3. Multi-Cluster Bukan Satu Pattern
Ada banyak alasan memakai lebih dari satu cluster. Setiap alasan menghasilkan desain networking berbeda.
| Reason | Networking Implication |
|---|---|
| Regional availability | Butuh global ingress, locality, failover, health signal akurat |
| Blast-radius isolation | Jangan terlalu banyak shared control plane/network dependency |
| Compliance/data residency | Traffic tidak boleh lintas wilayah/data boundary sembarangan |
| Team tenancy | Discovery dan policy harus mencegah cross-team coupling liar |
| Cluster lifecycle | Butuh migration/drain path antar cluster |
| Scale limit | Butuh sharding discovery, telemetry, policy, dan gateway capacity |
| Edge/latency | Butuh route ke cluster terdekat, bukan sekadar available |
| Platform migration | Butuh coexistence antara old/new cluster |
| Disaster recovery | Butuh recovery objective, data replication, DNS/failover runbook |
Anti-pattern:
Menganggap multi-cluster selalu berarti active-active global traffic.

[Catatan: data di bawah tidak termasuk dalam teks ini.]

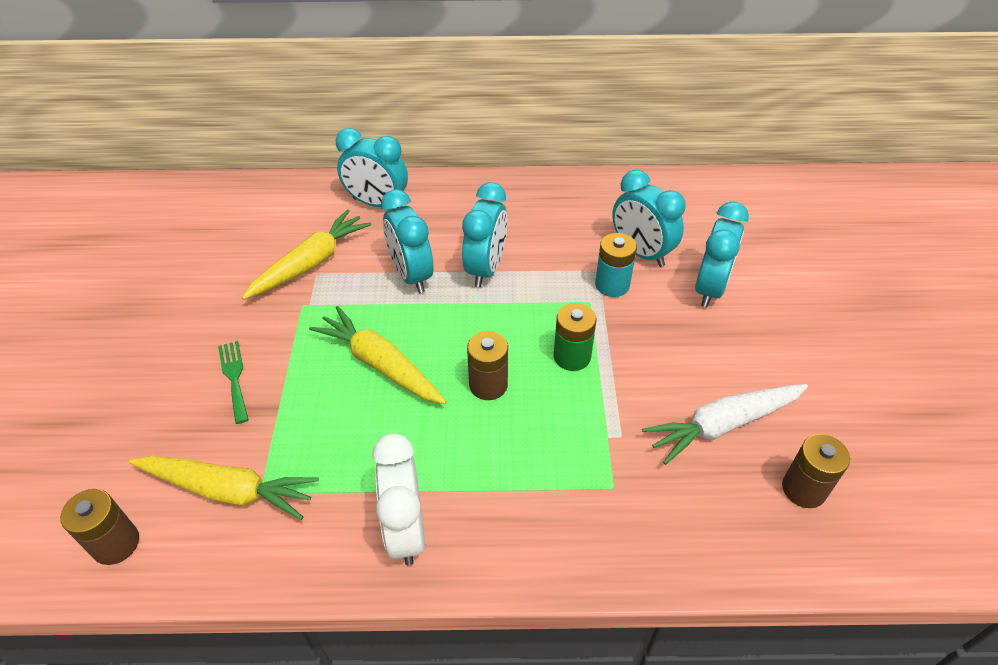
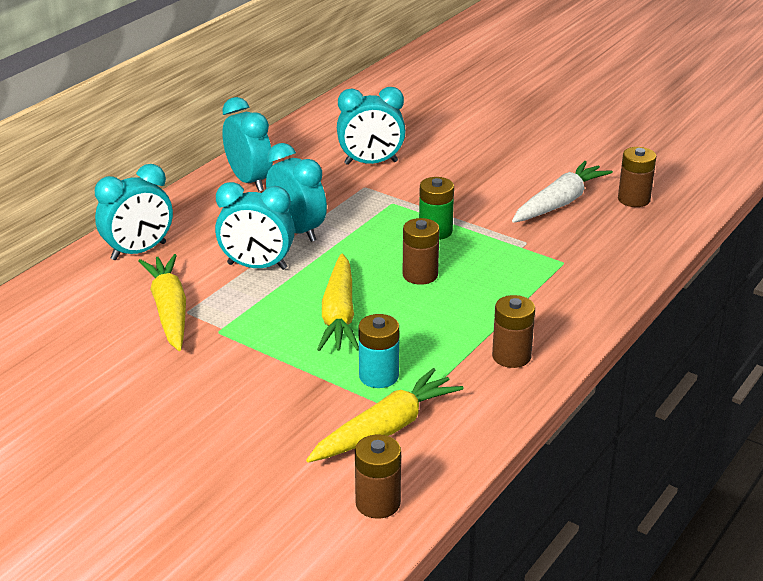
camera: 55 degrees left, 15 degrees down
(234, 377) = (261, 392): green fork -> none
(380, 364) = (339, 315): yellow carrot -> yellow carrot turned 75 degrees counterclockwise
(406, 530) = (511, 356): white clock -> brown battery
(612, 285) = (387, 187): turquoise battery -> turquoise battery (378, 376)
(710, 288) = (440, 154): turquoise clock -> turquoise clock (249, 181)
(723, 425) = (559, 203): white carrot -> white carrot turned 150 degrees counterclockwise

Kadang desain terbaik adalah:
- active-passive;
- warm standby;
- per-region isolated active;
- per-tenant cluster;
- blue/green cluster migration;
- management-plane multi-cluster tanpa data-plane connectivity;
- global ingress only, no east-west cross-cluster service calls.
Prinsip:
Start from failure domain and data ownership, not from tools.

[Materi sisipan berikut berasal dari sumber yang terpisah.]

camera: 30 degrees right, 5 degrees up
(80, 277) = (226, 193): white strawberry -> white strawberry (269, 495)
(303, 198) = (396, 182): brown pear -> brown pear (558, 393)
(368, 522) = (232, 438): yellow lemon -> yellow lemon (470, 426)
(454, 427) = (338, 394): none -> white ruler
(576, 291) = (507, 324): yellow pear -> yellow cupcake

4. Cluster Boundary sebagai Architectural Boundary
Cluster bukan sekadar tempat menjalankan Pod. Dalam produksi, cluster sering menjadi boundary untuk:
- identity;
- policy;
- blast radius;
- network address space;
- certificate issuance;
- platform ownership;
- quota;
- upgrade lifecycle;
- compliance scope;
- incident domain.
Jika Anda membuat service lintas cluster seolah-olah semuanya satu cluster besar, Anda mungkin menghapus boundary yang sebenarnya dibutuhkan.
Mental model:
Pertanyaan review:
Jika Cluster A compromised, apa yang bisa diakses di Cluster B?

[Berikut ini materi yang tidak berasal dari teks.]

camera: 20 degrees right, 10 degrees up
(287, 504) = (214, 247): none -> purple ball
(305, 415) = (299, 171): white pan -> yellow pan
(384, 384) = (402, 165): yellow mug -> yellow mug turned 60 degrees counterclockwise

Jika policy di Cluster B salah, apakah traffic dari Cluster A bisa masuk?
Jika identity issuer A gagal, apakah B tetap bisa memverifikasi workload A?
Jika DNS global salah, apakah semua cluster terdampak?
5. Topologi Multi-Cluster Networking
5.1 Isolated Clusters with Global Edge Only
Cluster tidak saling memanggil secara langsung. User traffic masuk lewat global DNS/LB ke cluster yang sesuai.
Cocok untuk:
- stateless regional service;
- strong blast-radius isolation;
- data residency;
- low cross-cluster coupling.
Kelemahan:
- service dependency harus regionalized;
- failover bergantung global edge;
- data replication harus diselesaikan di layer lain.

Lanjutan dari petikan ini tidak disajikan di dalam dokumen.